While humidity was inversely correlated with RSV in our study, as with respiratory infections in Singapore , a positive correlation was reported in Lombok, Indonesia . There are well recognized inconsistencies in reported associations of respiratory infections with meteorological factors in different settings . Clearly, seasonality of respiratory viruses in the tropics cannot be explained by climatic factors alone, as associations vary widely between geographic locations . There are likely to be multiple, poorly understood interactions between climatic, environmental and behavioural factors, and complex interplay between different circulating viruses and population immunity. The local epidemiology of respiratory viruses needs to be determined for each site, for effective planning of interventions such as potential vaccines.

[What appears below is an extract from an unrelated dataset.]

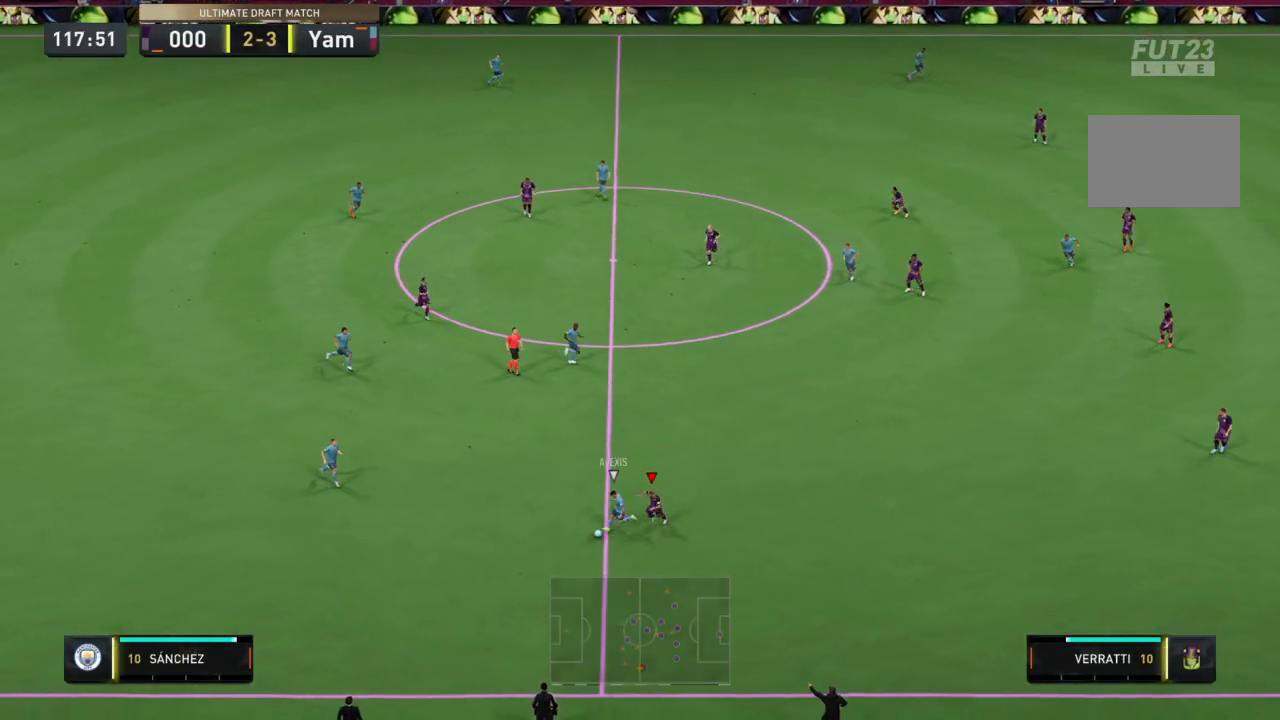
{"buttons": ["R2"], "left_stick": "left", "right_stick": "center", "events": [[433, "left_stick", "left"]]}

This study has several limitations. As the data was collected retrospectively, there was some missing data. We were unable to obtain dates of admission for the earlier patients, and thus could not differentiate between nosocomial and community-acquired viral infections. However, we have previously found that nosocomial cases made up 25/157 (15.9%) influenza cases from 2002-2007  and 17/146 (11.6%) RSV cases from 1989-2010 (Khor CS, Sam IC and Chan YF, unpublished observations). These nosocomial rates of respiratory viral infections are similar to previously published rates of 12.1-13.8% [36, 37], thus supporting the likelihood that the majority of infections seen in our study were community-acquired. Over 27 years, there may have been changes in physicians' practices, such as criteria for taking specimens and admitting patients, and types of samples collected. Furthermore, with a relatively low IF sensitivity of 55.8% using virus isolation as the gold standard, there is likely to be considerable underdiagnosis of viral infections compared to molecular methods . Nevertheless, despite these limitations, these unusually extensive records kept over 27 years provide valuable insight into current and historical respiratory virus epidemiology in a tropical Southeast Asian country, particularly with the limited available facilities for virus diagnosis. To extend these findings, we are currently carrying out prospective studies using molecular methods to detect a wider range of respiratory viruses.